A ferry carried them across the raging Pitt River, and halfway up the next mountain, Clancy’s Henderson ground to a halt with a dry and slipping clutch.

He greased it with oil from his tank, but the clutch was so worn and the track so steep that he could only push the Henderson up it in the fierce sun, stopping when he was so exhausted he couldn’t hold the bike upright and resting until he could try again.

It took him 20 attempts and two exhausting hours to get up that one hill, and there were a dozen more beyond.

“If ever a man was bitter against motorcycling, it was I and then,” he wept, so worn out with heat and exhaustion that he was close to flinging himself in despair onto the rocks below when a Good Samaritan with a two-horse team towed him up the last slope to find Bob, who had stormed ahead with his new 8hp machine, sitting cool and collected and full of wild strawberries.

Clancy, presumably too exhausted to strangle him, collapsed beside him and, when he had the strength to lift his head, realised for the first time the extraordinary beauty around them.

Silver waterfalls tinkled to the ravines far below, piney summits strode to the horizon, and in between, the so-called Pacific Highway threaded its way through the virgin wood.

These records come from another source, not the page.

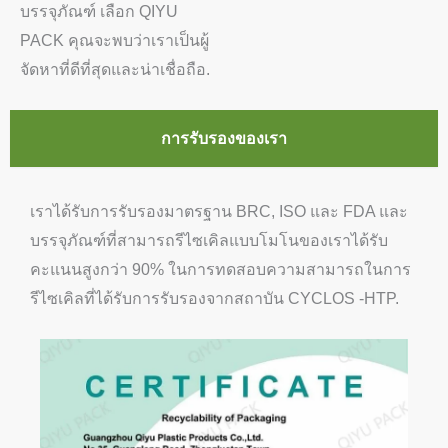
บรรจุภัณฑ์ เลือก QIYU
PACK คุณจะพบว่าเราเป็นผู้
จัดหาที่ดีที่สุดและน่าเชื่อถือ.
การรับรองของเรา
เราได้รับการรับรองมาตรฐาน BRC, ISO และ FDA และ
บรรจุภัณฑ์ที่สามารถรีไซเคิลแบบโมโนของเราได้รับ
คะแนนสูงกว่า 90% ในการทดสอบความสามารถในการ
รีไซเคิลที่ได้รับการรับรองจากสถาบัน CYCLOS -HTP.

They were further cheered by six miles of fairly good road, but it was only playing with them, for it soon returned to water, rocks, mud and hairpins, and they were exhausted as they staggered into the lumber town and summer resort of Dunsmuir.

A busy railroad hub back then, today it is a village of sleepy clapboard houses whose residents are slowly getting older and popping their clogs, and a solitary café where we tucked into ice cream on the verandah.

“Bought this place on a whim years ago,” said the owner. “Best way to get a minimum wage from maximum work.”